(Stored data)
========================================================================
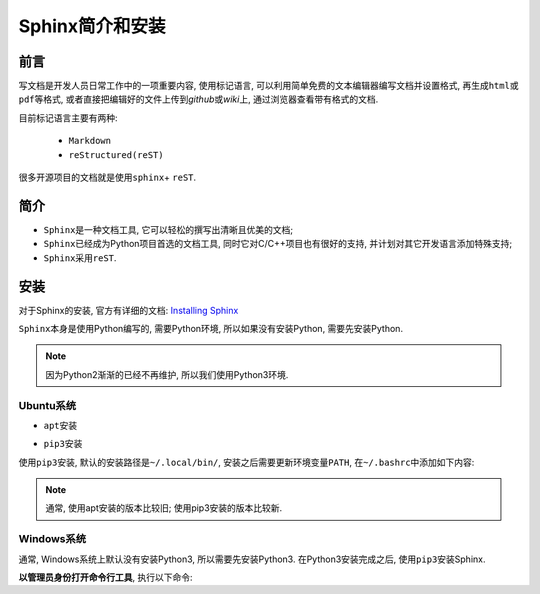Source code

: ****************
Sphinx简介和安装
****************


前言
====

写文档是开发人员日常工作中的一项重要内容, 使用标记语言, 可以利用简单免费的文本编辑器编写文档并设置格式,
再生成\ ``html``\ 或\ ``pdf``\ 等格式, 或者直接把编辑好的文件上传到\ *github*\ 或\ *wiki*\ 上, 通过浏览器查看带有格式的文档.

目前标记语言主要有两种:

    *   ``Markdown``
    *   ``reStructured(reST)``

很多开源项目的文档就是使用\ ``sphinx``\ + \ ``reST``\ .


简介
====

*   ``Sphinx``\ 是一种文档工具, 它可以轻松的撰写出清晰且优美的文档;
*   ``Sphinx``\ 已经成为Python项目首选的文档工具, 同时它对C/C++项目也有很好的支持, 并计划对其它开发语言添加特殊支持;
*   ``Sphinx``\ 采用\ ``reST``\ .


安装
====

对于Sphinx的安装, 官方有详细的文档: `Installing Sphinx <https://www.sphinx-doc.org/en/master/usage/installation.html>`_

``Sphinx``\ 本身是使用Python编写的, 需要Python环境, 所以如果没有安装Python, 需要先安装Python.

.. note::

    因为Python2渐渐的已经不再维护, 所以我们使用Python3环境.

Ubuntu系统
----------

*   ``apt``\ 安装

.. code-block:: bash
    :emphasize-lines: 2, 4

    # 安装sphinx
    sudo apt-get install python3-sphinx

    # 安装sphinx_rtd_theme, 常用的html主题
    sudo apt-get install python3-rtd-theme

*   ``pip3``\ 安装

.. code-block:: bash
    :emphasize-lines: 2, 5

    # 安装sphinx
    pip3 install -U Sphinx  # 默认安装路径是~/.local

    # 安装sphinx-rtd-theme, 常用的html主题
    pip3 install -U sphinx-rtd-theme

使用\ ``pip3``\ 安装, 默认的安装路径是\ ``~/.local/bin/``\ , 安装之后需要更新环境变量\ ``PATH``\ , 在\ ``~/.bashrc``\ 中添加如下内容:

.. code-block:: bash
    :emphasize-lines: 1

    export PATH=$PATH:~/.local/bin/


.. note::

    通常, 使用apt安装的版本比较旧; 使用pip3安装的版本比较新.


Windows系统
-----------

通常, Windows系统上默认没有安装Python3, 所以需要先安装Python3.
在Python3安装完成之后, 使用\ ``pip3``\ 安装Sphinx.

\ **以管理员身份打开命令行工具**\ , 执行以下命令:

.. code-block:: bash
    :emphasize-lines: 2, 5

    # 安装sphinx
    pip3 install -U sphinx

    # 安装sphinx-rtd-theme
    pip3 install -U sphinx-rtd-theme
========================================================================
- Exercise goal
Could the entries above be returned verbatim, with no pictures included?

- Answer box
Source code

: ****************
Sphinx简介和安装
****************


前言
====

写文档是开发人员日常工作中的一项重要内容, 使用标记语言, 可以利用简单免费的文本编辑器编写文档并设置格式,
再生成\ ``html``\ 或\ ``pdf``\ 等格式, 或者直接把编辑好的文件上传到\ *github*\ 或\ *wiki*\ 上, 通过浏览器查看带有格式的文档.

目前标记语言主要有两种:

    *   ``Markdown``
    *   ``reStructured(reST)``

很多开源项目的文档就是使用\ ``sphinx``\ + \ ``reST``\ .


简介
====

*   ``Sphinx``\ 是一种文档工具, 它可以轻松的撰写出清晰且优美的文档;
*   ``Sphinx``\ 已经成为Python项目首选的文档工具, 同时它对C/C++项目也有很好的支持, 并计划对其它开发语言添加特殊支持;
*   ``Sphinx``\ 采用\ ``reST``\ .


安装
====

对于Sphinx的安装, 官方有详细的文档: `Installing Sphinx <https://www.sphinx-doc.org/en/master/usage/installation.html>`_

``Sphinx``\ 本身是使用Python编写的, 需要Python环境, 所以如果没有安装Python, 需要先安装Python.

.. note::

    因为Python2渐渐的已经不再维护, 所以我们使用Python3环境.

Ubuntu系统
----------

*   ``apt``\ 安装

.. code-block:: bash
    :emphasize-lines: 2, 4

    # 安装sphinx
    sudo apt-get install python3-sphinx

    # 安装sphinx_rtd_theme, 常用的html主题
    sudo apt-get install python3-rtd-theme

*   ``pip3``\ 安装

.. code-block:: bash
    :emphasize-lines: 2, 5

    # 安装sphinx
    pip3 install -U Sphinx  # 默认安装路径是~/.local

    # 安装sphinx-rtd-theme, 常用的html主题
    pip3 install -U sphinx-rtd-theme

使用\ ``pip3``\ 安装, 默认的安装路径是\ ``~/.local/bin/``\ , 安装之后需要更新环境变量\ ``PATH``\ , 在\ ``~/.bashrc``\ 中添加如下内容:

.. code-block:: bash
    :emphasize-lines: 1

    export PATH=$PATH:~/.local/bin/


.. note::

    通常, 使用apt安装的版本比较旧; 使用pip3安装的版本比较新.


Windows系统
-----------

通常, Windows系统上默认没有安装Python3, 所以需要先安装Python3.
在Python3安装完成之后, 使用\ ``pip3``\ 安装Sphinx.

\ **以管理员身份打开命令行工具**\ , 执行以下命令:

.. code-block:: bash
    :emphasize-lines: 2, 5

    # 安装sphinx
    pip3 install -U sphinx

    # 安装sphinx-rtd-theme
    pip3 install -U sphinx-rtd-theme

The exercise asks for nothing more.